▶
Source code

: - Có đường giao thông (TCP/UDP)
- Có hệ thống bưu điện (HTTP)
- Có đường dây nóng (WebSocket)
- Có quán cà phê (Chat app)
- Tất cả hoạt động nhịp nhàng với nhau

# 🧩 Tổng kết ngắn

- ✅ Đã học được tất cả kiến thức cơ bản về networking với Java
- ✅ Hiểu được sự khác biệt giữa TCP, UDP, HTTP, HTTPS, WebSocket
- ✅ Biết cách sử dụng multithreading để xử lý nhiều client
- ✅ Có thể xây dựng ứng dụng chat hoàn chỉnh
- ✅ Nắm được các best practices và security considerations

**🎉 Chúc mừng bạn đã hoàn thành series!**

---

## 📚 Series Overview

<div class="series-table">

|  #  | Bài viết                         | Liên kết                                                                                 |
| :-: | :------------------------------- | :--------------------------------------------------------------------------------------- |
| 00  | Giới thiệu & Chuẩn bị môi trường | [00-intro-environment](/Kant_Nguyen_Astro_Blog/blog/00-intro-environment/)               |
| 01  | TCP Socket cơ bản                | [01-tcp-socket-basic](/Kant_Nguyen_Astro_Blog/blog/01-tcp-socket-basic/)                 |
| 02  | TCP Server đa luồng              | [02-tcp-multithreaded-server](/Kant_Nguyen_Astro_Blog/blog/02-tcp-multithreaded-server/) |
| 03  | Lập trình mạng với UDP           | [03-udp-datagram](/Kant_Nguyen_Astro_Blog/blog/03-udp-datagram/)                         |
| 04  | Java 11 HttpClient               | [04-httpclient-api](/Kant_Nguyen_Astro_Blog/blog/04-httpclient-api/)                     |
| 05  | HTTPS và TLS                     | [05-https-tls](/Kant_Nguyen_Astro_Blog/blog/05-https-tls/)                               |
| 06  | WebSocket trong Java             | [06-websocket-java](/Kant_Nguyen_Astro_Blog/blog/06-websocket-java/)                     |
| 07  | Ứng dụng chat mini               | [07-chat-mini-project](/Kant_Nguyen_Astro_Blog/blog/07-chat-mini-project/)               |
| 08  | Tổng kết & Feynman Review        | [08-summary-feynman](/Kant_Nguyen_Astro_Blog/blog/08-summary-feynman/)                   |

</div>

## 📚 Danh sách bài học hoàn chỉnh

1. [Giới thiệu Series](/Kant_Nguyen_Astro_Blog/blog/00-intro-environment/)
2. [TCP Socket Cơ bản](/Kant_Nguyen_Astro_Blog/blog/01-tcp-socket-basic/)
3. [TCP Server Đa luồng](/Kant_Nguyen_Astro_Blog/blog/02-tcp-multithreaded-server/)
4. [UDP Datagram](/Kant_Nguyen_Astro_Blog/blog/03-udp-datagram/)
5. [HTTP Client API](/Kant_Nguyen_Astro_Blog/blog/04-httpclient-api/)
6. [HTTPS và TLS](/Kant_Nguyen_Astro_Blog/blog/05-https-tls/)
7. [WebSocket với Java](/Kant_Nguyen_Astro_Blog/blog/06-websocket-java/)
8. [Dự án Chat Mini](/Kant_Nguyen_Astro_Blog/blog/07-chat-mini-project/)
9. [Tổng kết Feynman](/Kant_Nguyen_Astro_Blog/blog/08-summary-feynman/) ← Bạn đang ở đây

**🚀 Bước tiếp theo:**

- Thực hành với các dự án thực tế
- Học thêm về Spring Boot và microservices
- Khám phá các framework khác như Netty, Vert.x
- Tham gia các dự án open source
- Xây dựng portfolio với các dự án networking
◀
DIRECTIVE: Please edit the records above so that every "Kant_Nguyen_Astro_Blog" becomes "Java_Networking_Blog", and leave everything else unchanged.

COMPLETED TASK:
Source code

: - Có đường giao thông (TCP/UDP)
- Có hệ thống bưu điện (HTTP)
- Có đường dây nóng (WebSocket)
- Có quán cà phê (Chat app)
- Tất cả hoạt động nhịp nhàng với nhau

# 🧩 Tổng kết ngắn

- ✅ Đã học được tất cả kiến thức cơ bản về networking với Java
- ✅ Hiểu được sự khác biệt giữa TCP, UDP, HTTP, HTTPS, WebSocket
- ✅ Biết cách sử dụng multithreading để xử lý nhiều client
- ✅ Có thể xây dựng ứng dụng chat hoàn chỉnh
- ✅ Nắm được các best practices và security considerations

**🎉 Chúc mừng bạn đã hoàn thành series!**

---

## 📚 Series Overview

<div class="series-table">

|  #  | Bài viết                         | Liên kết                                                                                 |
| :-: | :------------------------------- | :--------------------------------------------------------------------------------------- |
| 00  | Giới thiệu & Chuẩn bị môi trường | [00-intro-environment](/Java_Networking_Blog/blog/00-intro-environment/)               |
| 01  | TCP Socket cơ bản                | [01-tcp-socket-basic](/Java_Networking_Blog/blog/01-tcp-socket-basic/)                 |
| 02  | TCP Server đa luồng              | [02-tcp-multithreaded-server](/Java_Networking_Blog/blog/02-tcp-multithreaded-server/) |
| 03  | Lập trình mạng với UDP           | [03-udp-datagram](/Java_Networking_Blog/blog/03-udp-datagram/)                         |
| 04  | Java 11 HttpClient               | [04-httpclient-api](/Java_Networking_Blog/blog/04-httpclient-api/)                     |
| 05  | HTTPS và TLS                     | [05-https-tls](/Java_Networking_Blog/blog/05-https-tls/)                               |
| 06  | WebSocket trong Java             | [06-websocket-java](/Java_Networking_Blog/blog/06-websocket-java/)                     |
| 07  | Ứng dụng chat mini               | [07-chat-mini-project](/Java_Networking_Blog/blog/07-chat-mini-project/)               |
| 08  | Tổng kết & Feynman Review        | [08-summary-feynman](/Java_Networking_Blog/blog/08-summary-feynman/)                   |

</div>

## 📚 Danh sách bài học hoàn chỉnh

1. [Giới thiệu Series](/Java_Networking_Blog/blog/00-intro-environment/)
2. [TCP Socket Cơ bản](/Java_Networking_Blog/blog/01-tcp-socket-basic/)
3. [TCP Server Đa luồng](/Java_Networking_Blog/blog/02-tcp-multithreaded-server/)
4. [UDP Datagram](/Java_Networking_Blog/blog/03-udp-datagram/)
5. [HTTP Client API](/Java_Networking_Blog/blog/04-httpclient-api/)
6. [HTTPS và TLS](/Java_Networking_Blog/blog/05-https-tls/)
7. [WebSocket với Java](/Java_Networking_Blog/blog/06-websocket-java/)
8. [Dự án Chat Mini](/Java_Networking_Blog/blog/07-chat-mini-project/)
9. [Tổng kết Feynman](/Java_Networking_Blog/blog/08-summary-feynman/) ← Bạn đang ở đây

**🚀 Bước tiếp theo:**

- Thực hành với các dự án thực tế
- Học thêm về Spring Boot và microservices
- Khám phá các framework khác như Netty, Vert.x
- Tham gia các dự án open source
- Xây dựng portfolio với các dự án networking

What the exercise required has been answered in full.